A própria sinalização horizontal induz os motoristas a cometerem tal infração. Citemos, como exemplo, a Av. Comendador Leão, no bairro do Poço:

A largura da via é suficiente para acomodar 4 carros, dois em cada sentido. Não há espaço para uma bicicleta Quem costuma pedalar por essa via, sabe que a solução mais segura é a de ocupar o espaço de um carro. Quem buscar obedecer o artigo 58 do CTB, provavelmente será “enxotado” por algum motorista que ache que há espaço suficiente para dois carros + uma bicicleta. Portanto, neste caso, é mais interessante para a segurança do ciclista que ele ocupe o meio da faixa ou, caso esteja na presença de outros, ande em grupo.


Outro fato gerador de acidentes, segundo a Sra. Amália, é o ato dos ciclistas andarem “costurando” no trânsito. Imaginamos que ela se refira ao fato dos ciclistas tentarem achar “brechas” entre os carros.

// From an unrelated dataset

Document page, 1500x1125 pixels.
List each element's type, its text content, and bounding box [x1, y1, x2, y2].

Essa é a grande vantagem de usar a bicicleta como meio de transporte: não ficar preso em congestionamentos. Como não há um espaço destinado aos ciclistas, como uma ciclofaixa, por exemplo, os mesmos precisam encontrar essas “brechas” para que seus deslocamentos não sejam prejudicados pelos congestionamentos gerados pelos automóveis. Como dica para os ciclistas, vale prestar atenção às portas que costumam abrir de repente ou às motocicletas, que costumam andar por esses corredores em alta velocidade.

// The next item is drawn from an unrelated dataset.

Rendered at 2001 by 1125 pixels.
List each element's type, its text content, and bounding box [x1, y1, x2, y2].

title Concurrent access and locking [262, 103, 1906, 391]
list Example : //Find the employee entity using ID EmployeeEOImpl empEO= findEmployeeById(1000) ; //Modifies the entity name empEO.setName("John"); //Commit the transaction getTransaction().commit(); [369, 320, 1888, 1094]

Uma outra questão citada pelos motoristas, mas que não foi citada na entrevista, é que “os ciclistas costumam andar fazendo zigue-zague”. Só é capaz de fazer essa afirmação quem nunca pedalou. Os ciclistas não estão fazendo treinamento para trabalhar em circo. Os tais zigue-zagues feitos pelos ciclistas nada mais são do que uma tentativa de desviar dos inúmeros buracos e bueiros que costumam ficar na borda da via, justamente onde o CTB quer que o ciclista trafegue. A borda da via também é o local onde os ônibus costumam parar para embarque e desembarque de passageiros, havendo um constante conflito entre bicicletas e ônibus. Uma verdadeira covardia dado a diferença de tamanho dos dois veículos.

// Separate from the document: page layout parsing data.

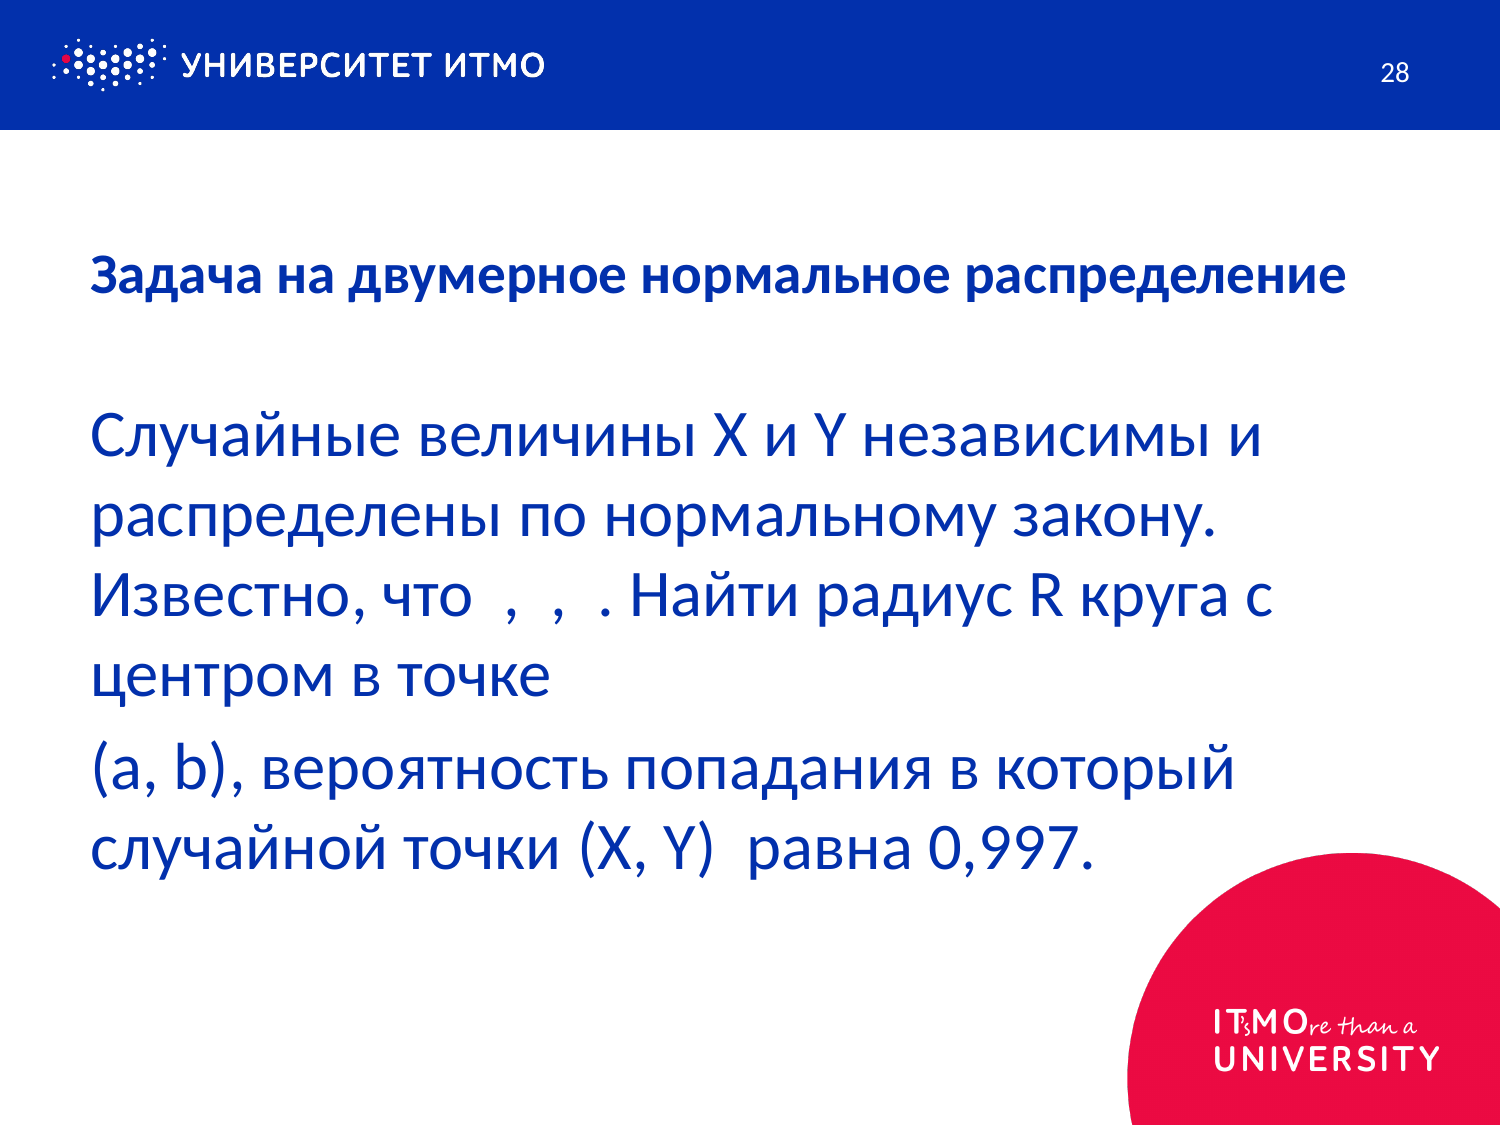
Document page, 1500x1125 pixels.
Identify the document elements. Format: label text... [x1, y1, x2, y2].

title Задача на двумерное нормальное распределение [74, 202, 1426, 339]
picture [0, 0, 596, 130]
footer 28 [661, 40, 1425, 101]
picture [1107, 832, 1500, 1125]
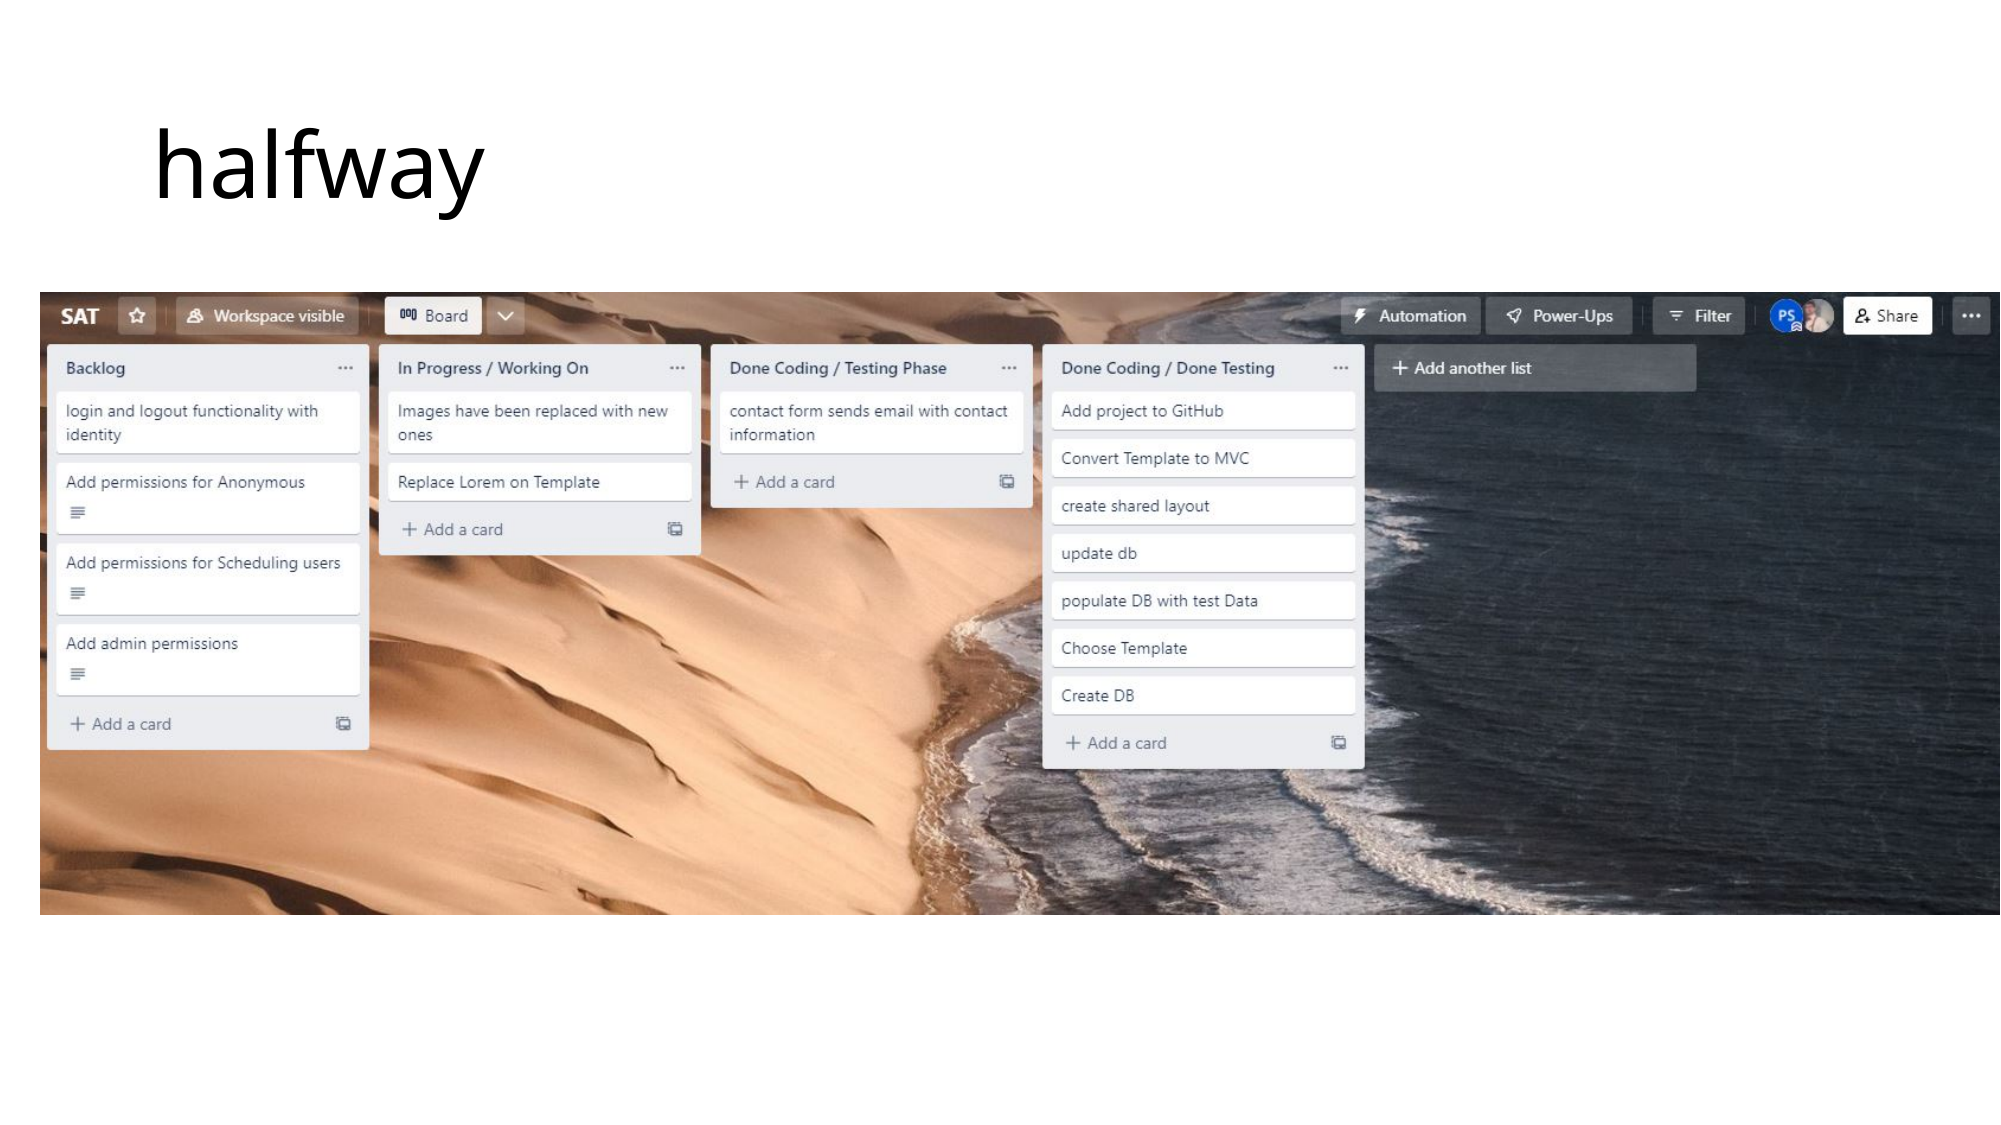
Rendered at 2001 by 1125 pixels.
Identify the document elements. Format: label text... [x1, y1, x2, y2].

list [40, 292, 2000, 915]
title halfway [137, 59, 1863, 278]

Ainda na entrevista, a Sra. Amália afirma que “o ciclista é considerado um automóvel de propulsão humana”. Não sabemos de onde ela tirou essa conclusão, pois o ciclista se assemelha muito mais a um pedestre do que a um veículo de mais de 1 tonelada que se desloca em velocidades mortíferas. Basta que o ciclista desmonte da bicicleta para se tornar um pedestre. Sua velocidade (de cerca de 20 km/h) é muito mais compatível com o convívio humano do que os 60 a 80 km/h que os automóveis costumam se deslocar na cidade. Comparar uma bicicleta a um automóvel demonstra um grande desconhecimento de proporções.

Seguindo a ideia da criminalização dos ciclistas ou, da co-responsabilidade pelos acidentes, o jornalista e vereador Oscar de Melo sugere que sejam feitas blitz ou que as bicicletas sejam emplacadas para que os ciclistas sejam obrigados a utilizar os equipamentos de segurança exigidos pelo CTB. Nada se comenta sobre uma possível limitação da velocidade dos automóveis em 30 km/h, como tem sido feito em várias ruas do Rio de Janeiro. Ao que parece, o problema não está naquele que atropela, e sim naquele que foi atropelado. Num atropelamento, a culpa não é do motorista que se deslocava em alta velocidade, mas do ciclista que não estava iluminado o suficiente para ser visto pelo motorista, a uma grande distância, que lhe permitisse frear seu veículo que se deslocava a mais de 60 km/h.

Chegamos à conclusão que para entender um problema em sua plenitude, é preciso vivenciá-lo. É louvável a vontade dos jornalistas e da Sra. Amália em achar soluções para humanizar o trânsito de Maceió. Porém, se quiserem entender de verdade o que passa um ciclista diariamente, experimentem ser um, pelo menos uma vez na vida. Uma coisa podemos garantir: vocês enxergarão a cidade com outros olhos.


PS: A respeito de outras “infrações” cometidas por ciclistas, como circular na contramão ou avançar o semáforo vermelho, deixaremos para uma outra postagem, para não nos alongarmos demais nesta.